Effectively Managing the “Underexposed” 

Consider this: of all the personnel monitoring you have ever been involved with in your career, how many results exceeded the regulatory or recommended exposure limit? Based on the responses to this question from literally hundreds of health & safety professionals from across the country, the consensus answer appears to be in the range of 2 to 5%. This anecdotal feedback suggests that 95 to 98% of the individuals monitored may have received some amount of exposure, but at levels below any recommended or established limit. So while this implies that most of the exposure situations we monitor are not in excess of any accepted limits, experience tells us that a subpopulation of these individuals can still harbor concerns and apprehensions their exposures. If such concerns are mismanaged or ignored, the situation can result in huge losses in terms of decreased productivity, frivolous complaints, regulatory inspections, and possible lawsuits. Hence, the proper management of the “under-exposed” is an essential health & safety job function, yet these skills are rarely addressed in our academic preparation. In this presentation, the variables associated with typical “under-exposed” situations will be discussed, and then the recognized tenets of effective risk communications will be applied to describe ways in which the situations might be managed so that worker concerns can be addressed and impacts on productivity are kept to a minimum. Ample time will be provided for participant questions, comments, and discussion.

  The Effective Display of Safety Data to Achieve Desired Decision Making 

The collection of safety data describing program activities and outcomes has become a necessity to justify the continued allocation of necessary resources. But programs often do not display this data compellingly, and hence desired decisions may not be reached. In this session, the basic tenants of effective data displays will be presented, drawing from the works of recognized experts in the field of information visualization. This information will be followed by a series of real world data display before-and-after “make overs” to demonstrate the effectiveness of the techniques described. Ample time will be allocated for participant questions and discussion.

Discovering the World of “Digital Safety”: Amazing Tools Available at Your Fingertips That You Might Not Have Known About 

With the current proliferation of portable electronic devices (e.g. smartphones), safety professionals now have a myriad of helpful safety tools available at their fingertips.  It is difficult to find a systematic unbiased summary and catalog of these tools that are actually helpful to health and safety practitioners, so the sharing of these tools is often done haphazardly or through word of mouth.  Also, due to our very busy schedules, only a few of us have taken the time to download and understand how these tools can help in our everyday work and personal lives.
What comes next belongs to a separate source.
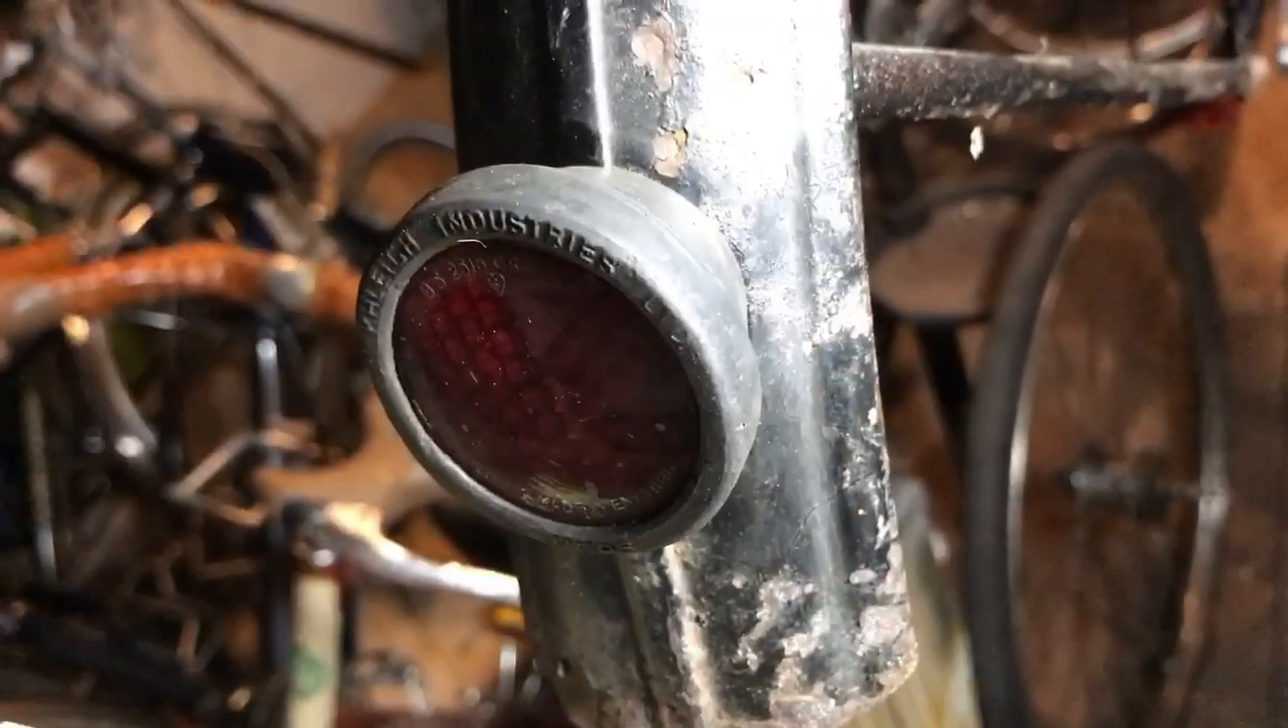There's the reflector in place on project dawn.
This presentation discusses the various tools that safety professionals will find useful to have loaded on their portable devices and will briefly demonstrate their utility.  A useful list of websites that can be accessed for tool downloading will be provided. Ample time will be allotted to discussion, and technical assistance with possible downloads will be available.

Ethical Decision-Making Tools for Enhancing Organizational Safety Culture

Recent investigations of several tragic events have repeatedly identified the absence of a culture of safety as a common contributing factor.  An organization’s safety culture is a collective reflection of individual decisions made by its workforce, each carrying with them ethical implications. Safety culture, good or bad, is the sum product of many individual ethical decisions, yet the notion of ethical safety decision-making is not often discussed. This presentation describes various ethical dilemmas safety professionals can encounter, and how the decisions that are made can impact an organization’s overall safety culture. A set of ethical decision-making tools will be presented, along with a suggested path forward for actually improving safety culture within an organization.